(Source: author’s collection)
I’m a “Boomer”, which means I grew up reading a steady stream of books about World War II, “the Greatest Generation”, etc. With the passage of the years came a greater understanding that a lot of what I took as historical gospel was in fact somewhat whitewashed, the facts occassionally a little more nuanced than what I’d been led to believe as a teenager in southwest Missouri, where the hagiography of “American Exceptionalism” is, quite literally, taken as gospel. But some of what I learned about that war has in fact stood the test of time, particularly the amazing productive capacity and technical prowess of the generation that gave us the 888 foot-long monster you see in the picture above.

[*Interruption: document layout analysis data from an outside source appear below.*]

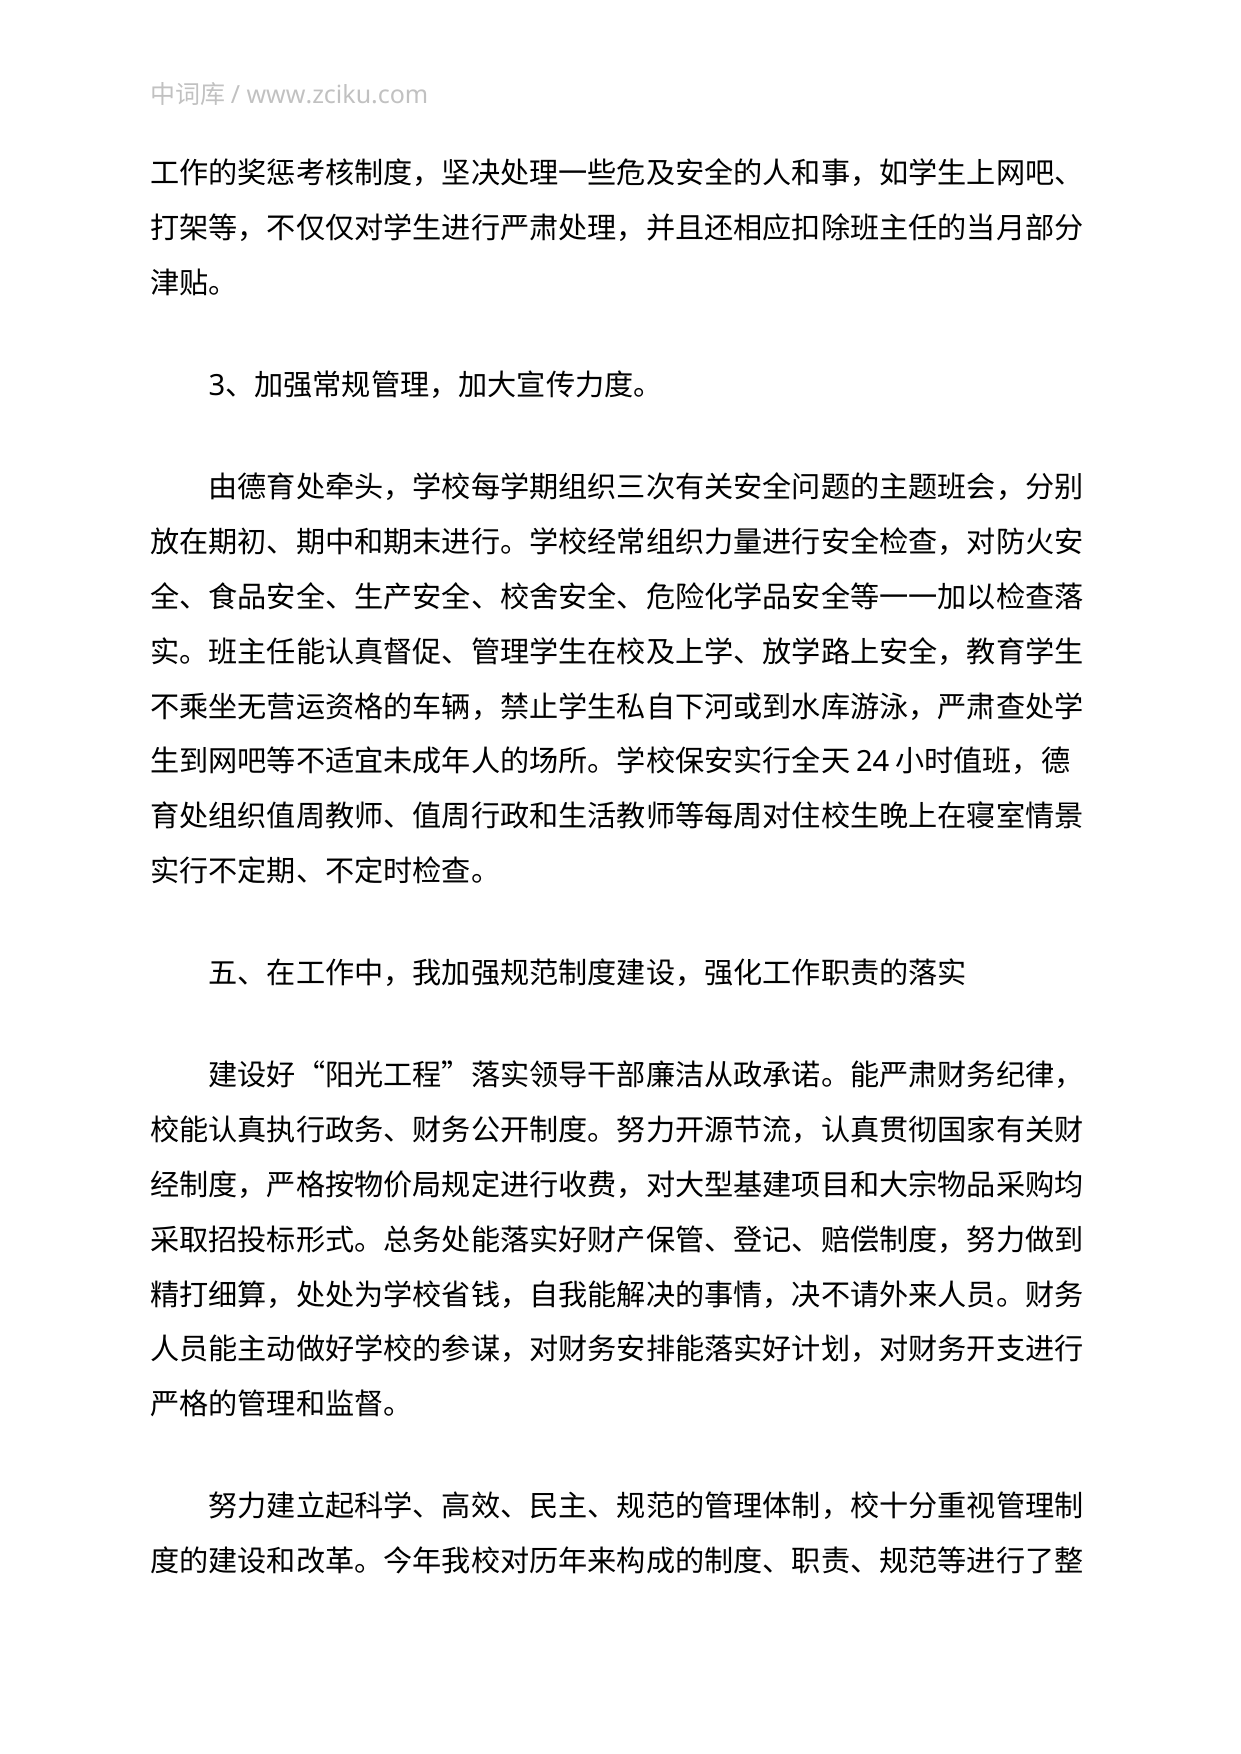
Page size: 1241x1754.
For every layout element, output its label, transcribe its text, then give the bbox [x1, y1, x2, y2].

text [150, 1483, 1090, 1580]
text 3、加强常规管理，加大宣传力度。 [150, 362, 1090, 404]
text 建设好“阳光工程”落实领导干部廉洁从政承诺。能严肃财务纪律，校能认真执行政务、财务公开制度。努力开源节流，认真贯彻国家有关财经制度，严格按物价局规定进行收费，对大型基建项目和大宗物品采购均采取招投标形式。总务处能落实好财产保管、登记、赔偿制度，努力做到精打细算，处处为学校省钱，自我能解决的事情，决不请外来人员。财务人员能主动做好学校的参谋，对财务安排能落实好计划，对财务开支进行严格的管理和监督。 [150, 1051, 1090, 1423]
text 五、在工作中，我加强规范制度建设，强化工作职责的落实 [150, 950, 1090, 992]
text 由德育处牵头，学校每学期组织三次有关安全问题的主题班会，分别放在期初、期中和期末进行。学校经常组织力量进行安全检查，对防火安全、食品安全、生产安全、校舍安全、危险化学品安全等一一加以检查落实。班主任能认真督促、管理学生在校及上学、放学路上安全，教育学生不乘坐无营运资格的车辆，禁止学生私自下河或到水库游泳，严肃查处学生到网吧等不适宜未成年人的场所。学校保安实行全天24小时值班，德育处组织值周教师、值周行政和生活教师等每周对住校生晚上在寝室情景实行不定期、不定时检查。 [150, 463, 1090, 890]
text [150, 150, 1090, 302]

I’d always wanted to walk the deck of an Iowa-class battleship, so on August 23, I did just that in Norfolk, VA–the final homeport of the U.S.S. Wisconsin (BB-64). The ship’s last war-time action came during Desert Storm, as this historical account notes:
Wisconsin, escorted by Nicholas, relieved Missouri on the 6th, answering her first combat call for gunfire support since March 1952. The most recently recommissioned battleship sent 11 shells across 19 miles of space to destroy an Iraqi artillery battery in southern Kuwait. Using an Unmanned Aerial Vehicle (UAV) as a spotter in combat for the first time, Wisconsin pounded Iraqi targets and Iraqi boats that had been used during raids along theSaudi coast. Wisconsin‘s turrets boomed again on 8 February, blasting bunkers and artillery sites near Khafji after the Iraqis were ousted from the city by Saudi and Qatari armor. The two battleships alternated positions on the gun line, using their 16-inch guns to destroy enemy targets and soften defenses along the Kuwait coastline for a possible amphibious assault.

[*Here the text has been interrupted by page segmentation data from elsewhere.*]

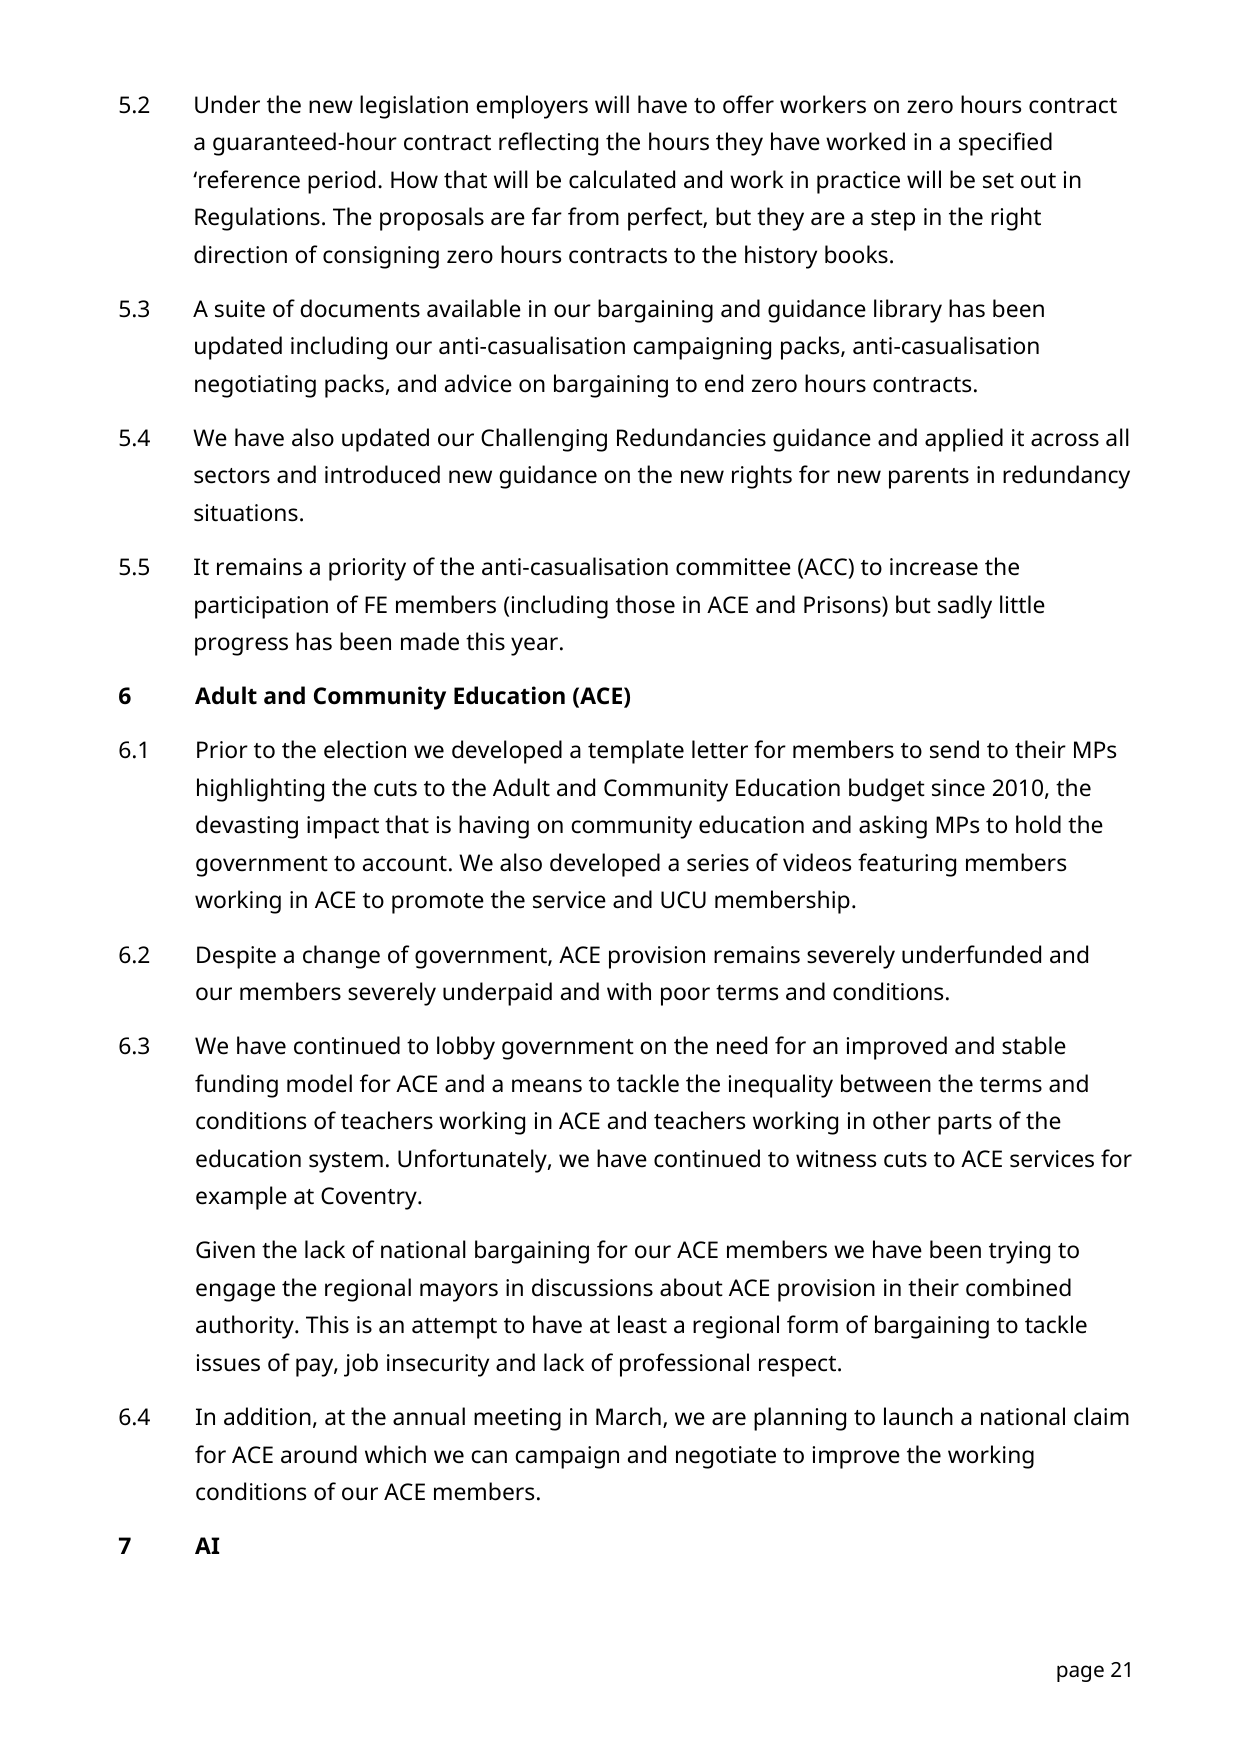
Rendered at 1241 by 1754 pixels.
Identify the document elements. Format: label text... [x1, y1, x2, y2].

list We have continued to lobby government on the need for an improved and stable funding model for ACE and a means to tackle the inequality between the terms and conditions of teachers working in ACE and teachers working in other parts of the education system. Unfortunately, we have continued to witness cuts to ACE services for example at Coventry. [118, 1030, 1134, 1212]
list Given the lack of national bargaining for our ACE members we have been trying to engage the regional mayors in discussions about ACE provision in their combined authority. This is an attempt to have at least a regional form of bargaining to tackle issues of pay, job insecurity and lack of professional respect. [195, 1234, 1134, 1378]
list In addition, at the annual meeting in March, we are planning to launch a national claim for ACE around which we can campaign and negotiate to improve the working conditions of our ACE members. [118, 1401, 1134, 1507]
list 5.2 Under the new legislation employers will have to offer workers on zero hours contract a guaranteed-hour contract reflecting the hours they have worked in a specified ‘reference period. How that will be calculated and work in practice will be set out in Regulations. The proposals are far from perfect, but they are a step in the right direction of consigning zero hours contracts to the history books. [118, 89, 1134, 270]
list Adult and Community Education (ACE) [118, 680, 1134, 712]
list 5.3 A suite of documents available in our bargaining and guidance library has been updated including our anti-casualisation campaigning packs, anti-casualisation negotiating packs, and advice on bargaining to end zero hours contracts. [118, 293, 1134, 399]
list AI [118, 1530, 1134, 1562]
list 5.4 We have also updated our Challenging Redundancies guidance and applied it across all sectors and introduced new guidance on the new rights for new parents in redundancy situations. [118, 422, 1134, 528]
list Despite a change of government, ACE provision remains severely underfunded and our members severely underpaid and with poor terms and conditions. [118, 939, 1134, 1007]
list Prior to the election we developed a template letter for members to send to their MPs highlighting the cuts to the Adult and Community Education budget since 2010, the devasting impact that is having on community education and asking MPs to hold the government to account. We also developed a series of videos featuring members working in ACE to promote the service and UCU membership. [118, 734, 1134, 916]
list It remains a priority of the anti-casualisation committee (ACC) to increase the participation of FE members (including those in ACE and Prisons) but sadly little progress has been made this year. [118, 551, 1134, 657]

This was the first war in the Muslim word in which we used drones in combat. Then, they were just the spotters for ordnance being fired by other platforms–in this case, 1900lb high-explosive shells from ships out of a by-gone era. Just over a decade after the end of Desert Storm, the unmanned aerial spotter would become the unmanned aerial hunter-killer, ushering in another American-led military and technological revolution. But the initial tactics for employing those drones began with the Wisconsin’s naval gunfire support missions off of Iraqi-occupied Kuwait.
If you’re ever in Norfolk & want to see the ship for yourself, she’s berth right next to the Nauticus Museum.